Great news in for users as OpenAI has introduced voice and image features to ChatGPT, marking a significant leap in AI technology.

This means that users can now communicate with ChatGPT not just through text but also via voice and images, making interactions with this AI assistant more dynamic and versatile.

Picture this: Instead of just typing, you can have a real conversation with ChatGPT using your voice. You can ask questions, seek advice, or even request a bedtime story, and ChatGPT will respond in spoken words. This takes the AI experience to a whole new level, making it feel much more like a genuine conversation.

But that’s not all! The ability to engage ChatGPT with images is a game-changer. You can upload pictures and ask the AI to identify objects, explain concepts, or provide step-by-step instructions. This opens up a world of possibilities for learning and problem-solving.

According to OpenAI, the new voice feature in ChatGPT is made possible by a cutting-edge text-to-speech model that can generate remarkably human-like voices from text and a brief sample of spoken speech.

Use CHATGPT For Voice

To kickstart voice interactions, follow these steps: First, navigate to “Settings” in the mobile app and opt into voice conversations. Once that’s done, tap the headphone icon in the top-right corner of the home screen, and there you can select your preferred voice from a choice of five distinct options.
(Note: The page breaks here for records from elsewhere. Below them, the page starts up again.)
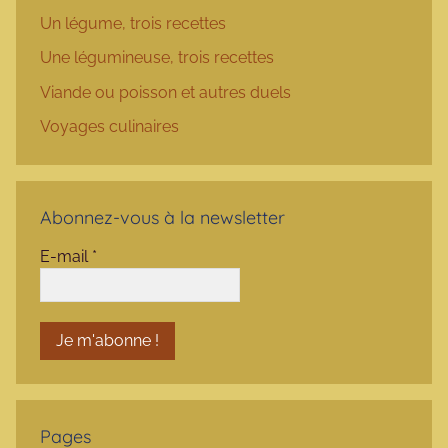
Un légume, trois recettes
Une légumineuse, trois recettes
Viande ou poisson et autres duels
Voyages culinaires
Abonnez-vous à la newsletter
E-mail
*
Pages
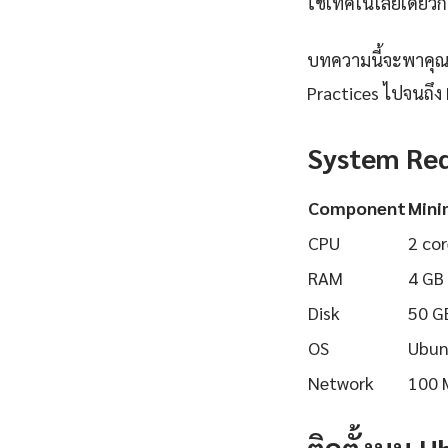
ใช้เทคโนโลยีเดียวกั
บทความนี้จะพาคุณเร
Practices ไปจนถึง 
System Re
Component
Min
CPU
2 cor
RAM
4 GB
Disk
50 G
OS
Ubun
Network
100 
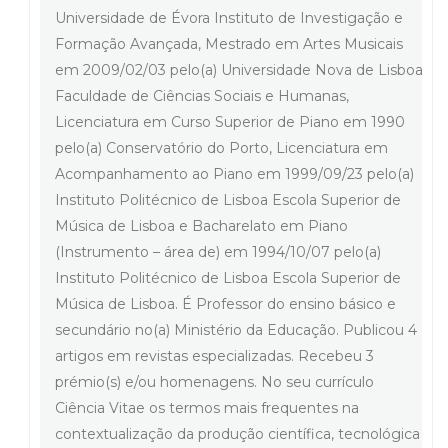
Universidade de Évora Instituto de Investigação e
Formação Avançada, Mestrado em Artes Musicais
em 2009/02/03 pelo(a) Universidade Nova de Lisboa
Faculdade de Ciências Sociais e Humanas,
Licenciatura em Curso Superior de Piano em 1990
pelo(a) Conservatório do Porto, Licenciatura em
Acompanhamento ao Piano em 1999/09/23 pelo(a)
Instituto Politécnico de Lisboa Escola Superior de
Música de Lisboa e Bacharelato em Piano
(Instrumento – área de) em 1994/10/07 pelo(a)
Instituto Politécnico de Lisboa Escola Superior de
Música de Lisboa. É Professor do ensino básico e
secundário no(a) Ministério da Educação. Publicou 4
artigos em revistas especializadas. Recebeu 3
prémio(s) e/ou homenagens. No seu currículo
Ciência Vitae os termos mais frequentes na
contextualização da produção científica, tecnológica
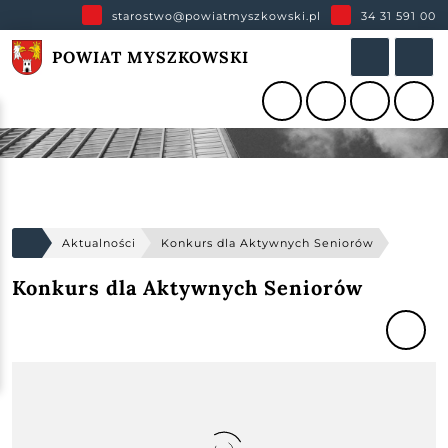
starostwo@powiatmyszkowski.pl
34 31 591 00
POWIAT MYSZKOWSKI
Aktualności
Konkurs dla Aktywnych Seniorów
Konkurs dla Aktywnych Seniorów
This impressive voice capability is made possible by a state-of-the-art text-to-speech model, which can transform plain text and a short audio snippet into human-like speech. To craft these voices, OpenAI collaborated with professional voice actors. Additionally, they utilize Whisper, their open-source speech recognition system, to transcribe your spoken words into text, creating a seamless voice interaction experience.

Use CHATGPT For Images

In the realm of images, the process is equally fascinating. To begin, tap the photo button to either capture a new image or select an existing one. If you’re using the iOS or Android app, you’ll need to tap the plus button first. Moreover, you can discuss multiple images or utilize the drawing tool to guide your AI assistant.

The AI’s prowess in understanding images is powered by multimodal models like GPT-3.5 and GPT-4. These models have the remarkable ability to apply their language comprehension skills to a wide array of visual content, including photographs, screenshots, and documents that contain both text and images. This integration of language reasoning with visual content unlocks a world of possibilities for users engaging with ChatGPT.

The new voice and images in ChatGPT will be available to Plus and Enterprise users over the next two weeks. Also these features are coming on iOS and Android (opt-in in your settings) and images will be available on all platforms.